Complete the following:
1. In the article on the KEYBOARD.DCP file format, what do the first four bytes of the file contain?
2. Echo the passage of the KEYBOARD.DCP article starting at "EDM/2 - KEYBOARD.DCP" and ending at "it be nice?".
3. Write what comes next in the KEYBOARD.DCP article after its final line.

EDM/2 - KEYBOARD.DCP File Format

KEYBOARD.DCP File Format

Introduction
What's That?
Keyboard layouts are stored in KEYBOARD.DCP These layouts are used when converting a raw scancode (that is, the value sent by the keyboard controller) to its corresponding value (that is, a symbol, like "A", or a virtual key code, like F1 or CapsLock).
Knowing this file format would allowed us to create customized layouts, or new layouts for specific keyboards, or whatever. Wouldn't it be nice?
Another advantage would be the possibility for us to write our own keyboard handler; that is, something which converts a scancode to a key value. Naturally, we can already do that, but we have to define the keyboard layout, which is, er, boring ? Reinventing the wheel is not always funny!
Why? Well, to please our beloved editor. <grin>
Contents This article describes the OS/2 2.x KEYBOARD.DCP file format. It contains three main parts: the first one being the description properly-speaking, the second one explaining how to translate a raw scancode to an OS/2 key code and the third one describing a keyboard layout manipulation tool.
Credit The first part of this paper is mainly based upon Ned Konz's SWAPDCP tool, available from your favorite ftp site.
KEYBOARD.DCP File Format
How is KEYBOARD.DCP Organized?
The first four bytes of KEYBOARD.DCP contain the index table offset (0-based), ito.
The first two bytes of the index table contain the index entry count, iec. Following this index entry count are iec Index Entries. Each index entry is as follow:
typedef struct { WORD word1; BYTE Country[2]; /* i.e. "US" */ BYTE SubCountryID[4]; /* i.e. "153 " */ WORD word2; WORD XTableID; /* i.e. 0x1b5 (437) */ WORD KbdType; ULONG HeaderLocation; /* of beginning of table (header) */ } IndexEntry;
Figure 1. The Index Entry structure.

Field Description

word1 unknown

Country The country name abbreviation ("US", "FR", ...). Note: The byte ordering is reversed. That is, the first character of the abbreviation is in Country[1], and the second character is in Country[0].

SubCountryID The country's keyboard layout ID ("153 ", "189 ", "120 ", ...). In some country (UK, France, Italy, ...) there exists different "main keyboard" layouts. This field reflects this information.

word2 unknown

XTableID The keyboard's layout codepage (437, 850, ...).

Extracted records:
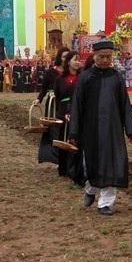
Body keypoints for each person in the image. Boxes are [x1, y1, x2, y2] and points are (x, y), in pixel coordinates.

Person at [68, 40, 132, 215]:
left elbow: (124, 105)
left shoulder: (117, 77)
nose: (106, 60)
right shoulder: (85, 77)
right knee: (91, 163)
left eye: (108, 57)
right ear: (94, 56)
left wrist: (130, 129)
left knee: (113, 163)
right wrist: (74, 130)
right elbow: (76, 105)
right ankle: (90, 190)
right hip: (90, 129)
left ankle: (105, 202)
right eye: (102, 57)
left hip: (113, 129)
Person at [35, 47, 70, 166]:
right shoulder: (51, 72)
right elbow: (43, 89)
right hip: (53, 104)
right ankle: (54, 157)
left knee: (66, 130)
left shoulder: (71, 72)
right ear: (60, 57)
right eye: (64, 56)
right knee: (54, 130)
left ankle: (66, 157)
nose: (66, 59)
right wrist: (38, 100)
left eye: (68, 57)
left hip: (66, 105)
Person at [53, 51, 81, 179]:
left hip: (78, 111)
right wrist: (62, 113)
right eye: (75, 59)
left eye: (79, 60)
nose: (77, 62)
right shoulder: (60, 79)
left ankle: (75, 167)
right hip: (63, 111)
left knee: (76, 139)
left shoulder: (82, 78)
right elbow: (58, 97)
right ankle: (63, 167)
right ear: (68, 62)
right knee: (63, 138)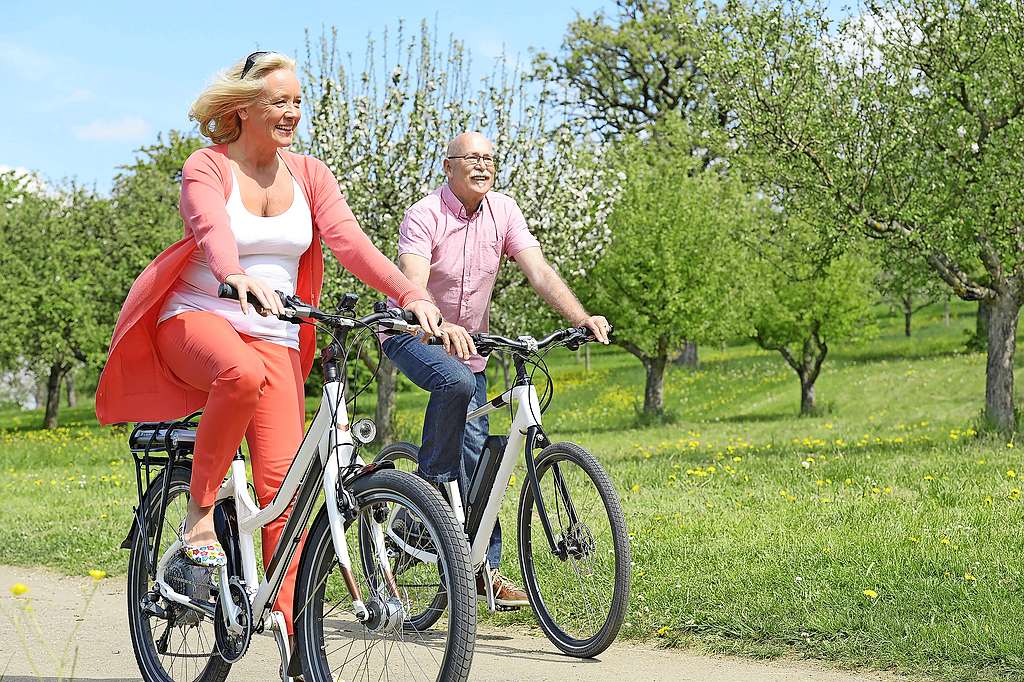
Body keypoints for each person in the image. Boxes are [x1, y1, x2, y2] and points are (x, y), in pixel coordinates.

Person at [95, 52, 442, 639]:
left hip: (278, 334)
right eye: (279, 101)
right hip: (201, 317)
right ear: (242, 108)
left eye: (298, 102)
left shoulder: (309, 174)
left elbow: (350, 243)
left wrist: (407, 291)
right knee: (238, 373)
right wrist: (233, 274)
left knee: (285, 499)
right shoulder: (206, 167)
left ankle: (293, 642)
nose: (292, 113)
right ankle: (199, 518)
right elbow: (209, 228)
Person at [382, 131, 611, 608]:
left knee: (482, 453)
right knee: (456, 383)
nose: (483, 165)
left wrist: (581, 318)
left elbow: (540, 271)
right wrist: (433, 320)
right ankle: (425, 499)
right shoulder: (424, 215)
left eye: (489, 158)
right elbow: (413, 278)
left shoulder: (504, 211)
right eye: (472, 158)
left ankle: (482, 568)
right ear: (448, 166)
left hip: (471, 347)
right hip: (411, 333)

---

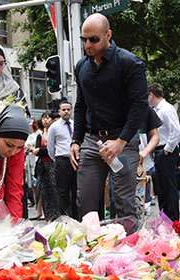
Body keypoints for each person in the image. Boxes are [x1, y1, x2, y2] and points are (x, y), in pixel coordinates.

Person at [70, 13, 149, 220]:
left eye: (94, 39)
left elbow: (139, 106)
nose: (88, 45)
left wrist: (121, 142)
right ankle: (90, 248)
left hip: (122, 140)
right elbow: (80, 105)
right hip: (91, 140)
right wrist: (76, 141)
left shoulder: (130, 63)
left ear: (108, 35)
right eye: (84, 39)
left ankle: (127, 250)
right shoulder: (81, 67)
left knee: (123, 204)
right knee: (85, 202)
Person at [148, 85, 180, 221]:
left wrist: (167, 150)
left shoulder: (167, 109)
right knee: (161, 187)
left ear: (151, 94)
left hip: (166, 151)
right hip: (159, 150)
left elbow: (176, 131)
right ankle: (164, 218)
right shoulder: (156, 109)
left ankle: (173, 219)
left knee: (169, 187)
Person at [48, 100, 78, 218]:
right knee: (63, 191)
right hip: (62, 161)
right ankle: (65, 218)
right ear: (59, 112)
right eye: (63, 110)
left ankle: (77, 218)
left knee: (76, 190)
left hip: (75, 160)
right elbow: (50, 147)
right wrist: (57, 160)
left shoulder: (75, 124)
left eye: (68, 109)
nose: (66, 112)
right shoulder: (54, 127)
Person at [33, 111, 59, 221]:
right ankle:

Answer section:
1. The index table offset (0-based), ito.

2.
EDM/2 - KEYBOARD.DCP File Format

KEYBOARD.DCP File Format

Introduction
What's That?
Keyboard layouts are stored in KEYBOARD.DCP These layouts are used when converting a raw scancode (that is, the value sent by the keyboard controller) to its corresponding value (that is, a symbol, like "A", or a virtual key code, like F1 or CapsLock).
Knowing this file format would allowed us to create customized layouts, or new layouts for specific keyboards, or whatever. Wouldn't it be nice?

3.
KbdType The keyboard type (0 for a 89 keys keyboard, 1 for a 101/102 keys keyboard).

HeaderLocation The corresponding layout table offset (0-based).

So, to find a specific keyboard layout, we have to (1) read the first four bytes to find the index table and (2) locate the specified index entry (Country, SubCountryID, XTableID and keyboard type). If such an entry exists, its HeaderLocation field contains the Keyboard Layout Table Entry offset.
The Keyboard Layout Table Entry
Each keyboard layout table entry contains a header, followed by key and accent definitions. The header is as follows:
/* code page header */ typedef struct XHeader { WORD XTableID; /* code page number */ /* note: 32-bit wide field */ struct { /* which shift key or key combo affects Char3 of each KeyDef */ BITFIELD ShiftAlt :1; /* use shift-alt instead of ctrl-alt */ BITFIELD AltGrafL :1; /* use left alt key as alt- graphics */ BITFIELD AltGrafR :1; /* use right alt key as alt- graphics */ /* other modifiers */ BITFIELD ShiftLock :1; /* treat caps lock as shift lock */ BITFIELD DefaultTable :1; /* default table for the language */ BITFIELD ShiftToggle :1; /* TRUE:. toggle, FALSE:. latch shiftlock */ BITFIELD AccentPass :1; /* TRUE:. pass on accent keys and beep, FALSE:. just beep */ BITFIELD CapsShift :1; /* caps-shift uses Char5 */ BITFIELD MachDep :1; /* machine-dependent table */ /* Bidirectional modifiers */ BITFIELD RTL :1; /* Right-To-Left orientation */ BITFIELD LangSel :1; /* TRUE:. National language layout FALSE:. English language layout */ /* default layout indicator */ BITFIELD DefaultLayout:1; /* default layout for the country */ } XTableFlags1; WORD KbdType; /* keyboard type */ WORD KbdSubType; /* keyboard sub-type */ WORD XtableLen; /* length of table */ WORD EntryCount; /* number of KeyDef entries */ WORD EntryWidth; /* width in bytes of KeyDef entries */ BYTE Country[2]; /* country ID, i.e. "US" */ WORD TableTypeID; /* Table type, 0001=OS/2 */ BYTE SubCountryID[4]; /* sub-country ID, ASCII, i.e. "153 " */ WORD Reserved[8]; } XHeader;
Figure 2. The Table header structure.

Field Description

XTableID The keyboard layout codepage.

XTableFlags Layout's flags (see the Layout Flags subsection below).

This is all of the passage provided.